Bozsum recalled meeting with senators and representatives in the warehouse digs. "Some of them must have thought they were being 'punk'd,'" he said.
Wanted: Partners
Despite the chairman's reference to the Government & Community Center as "the final piece," the tribe continues to pursue a number of other projects, including construction of another Mohegan Sun hotel that Bozsum said is essential to capturing convention business.
The Mohegan Tribal Gaming Authority, the casino's management arm, has been seeking a partner for such a project for more than a year.
"We're still looking for a third party to build a hotel," he said. "When a convention wants to book 600 rooms and there's a big show and we've got players to accommodate, we've got to turn the convention down," he said. "We need another 300 to 400 rooms (the existing Mohegan Sun hotel has 1,200 rooms). Then Mohegan Sun would be just about done."
Then there's Massachusetts, where legislation authorizing resort casinos cleared the state Senate last week and could be signed into law by Gov. Deval Patrick by the end of the year, if not the month. The Mohegans are expected to apply for a license for a commercial casino project in the western Massachusetts town of Palmer, where they optioned a site three years ago.
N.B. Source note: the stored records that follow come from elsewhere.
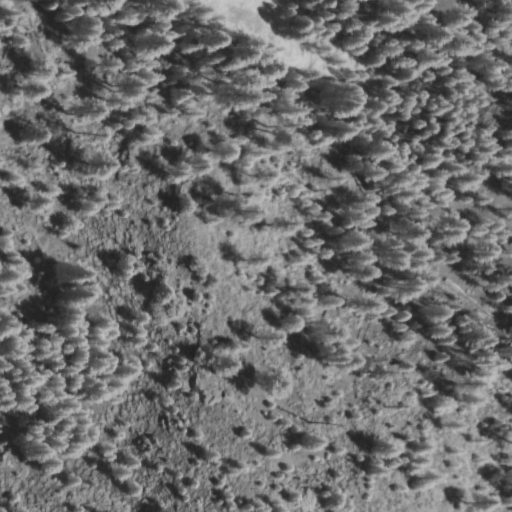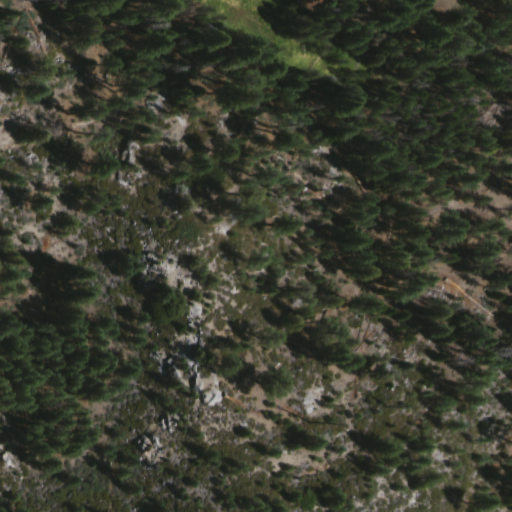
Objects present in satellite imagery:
road: (501, 18)
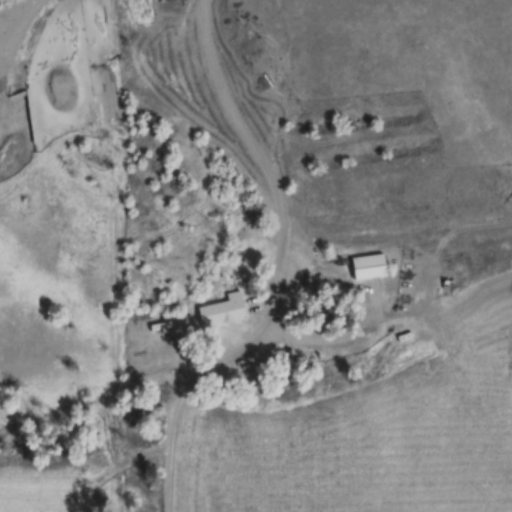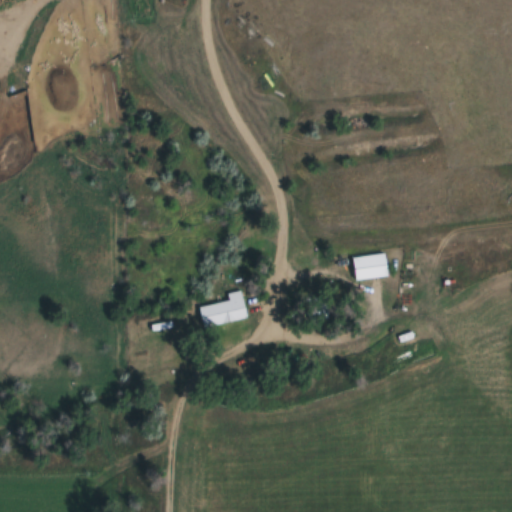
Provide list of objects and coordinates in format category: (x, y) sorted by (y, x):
road: (276, 264)
building: (367, 267)
building: (319, 310)
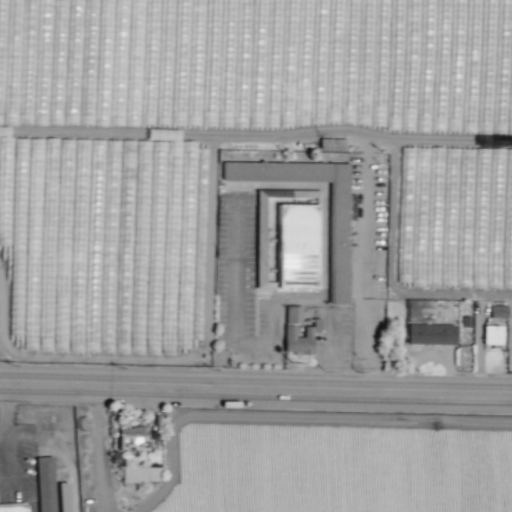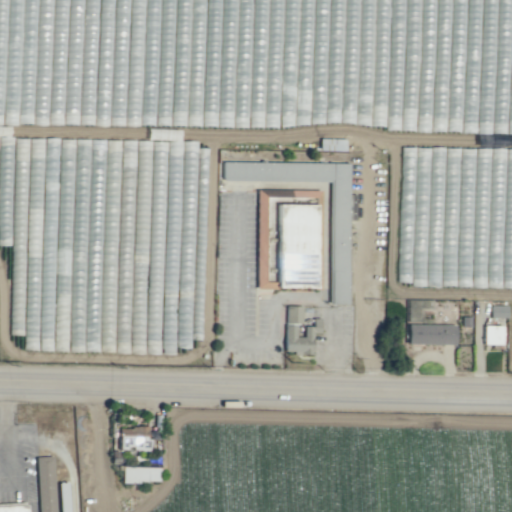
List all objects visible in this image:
building: (270, 56)
building: (311, 206)
building: (455, 216)
building: (284, 237)
building: (498, 311)
building: (297, 331)
building: (430, 333)
building: (491, 334)
road: (256, 388)
building: (133, 438)
crop: (296, 461)
building: (140, 474)
building: (44, 483)
building: (12, 508)
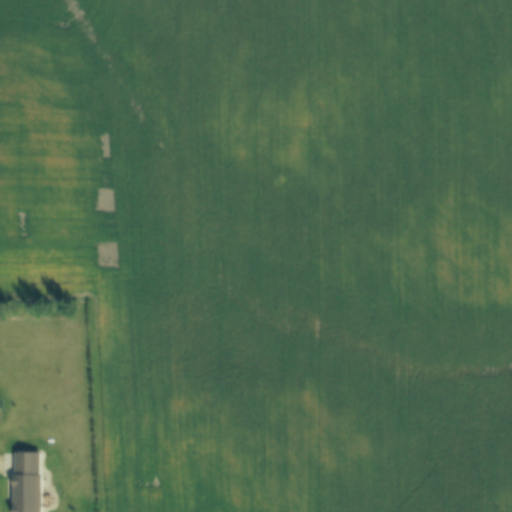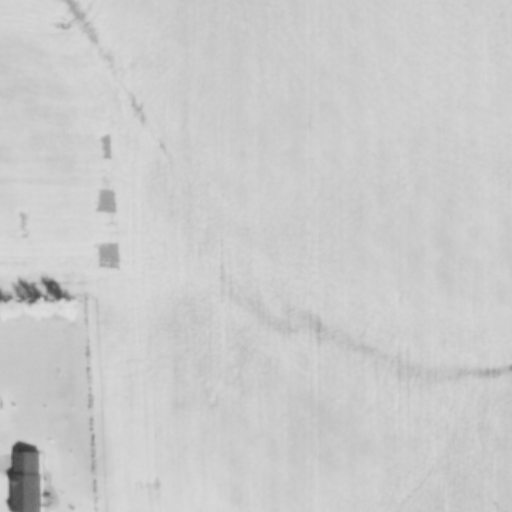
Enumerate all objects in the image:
building: (21, 480)
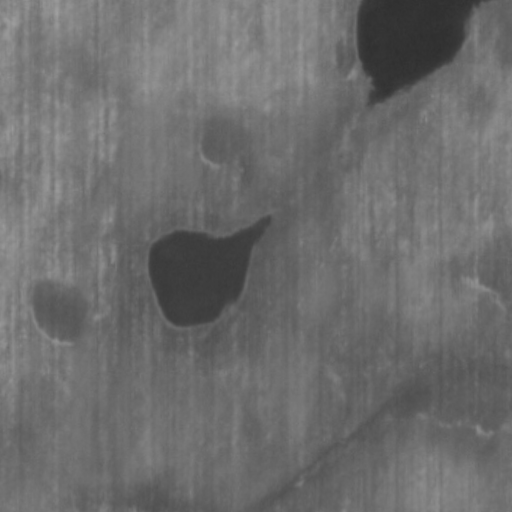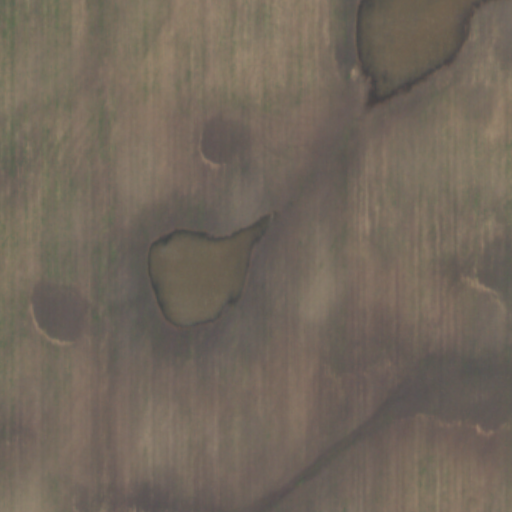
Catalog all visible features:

Again, the tribe will need a partner.
"We don't have the cash to build it; that's a fact," Bozsum said. "But I can guarantee you a lot of operators will come up with the money knowing we're going to manage it.
"If their (Massachusetts officials') goal is to keep Massachusetts people in Massachusetts, they need something like this," he said, pointing out his office window in the direction of Mohegan Sun.
The tribe's Mohegan Gaming Advisors, an entity formed within the last year to pursue casino management deals, is partnering with New York developer Louis Cappelli on a plan to develop and operate the Concord Resort, a casino, hotel and racetrack in the Catskills. Still on the table are partnership deals with Indian tribes hoping to develop casino projects in Washington state and Wisconsin.
"We're probably talking to 10 or more casino operators around the company - some are built, some aren't built yet - interested in us managing them," Bozsum said.
These are eventful days for Bozsum and the tribe. Next weekend is the big 15th anniversary celebration for Mohegan Sun. On Sunday, a ribbon-cutting for the Government & Community Center is planned at a quarterly meeting of tribal members.
And, before all that, on Wednesday, Bozsum, tribal Councilor Mark Brown and Jeffrey Hartmann, president and chief executive officer of Mohegan Sun, plan to rappel down the side of the casino's 34-story hotel tower in a fundraising event for Connecticut Special Olympics.
It's dubbed "Over The Edge."
"
Those first 20 floors are going to be a little nerve-wracking," Bozsum said. "Then I'll be fine."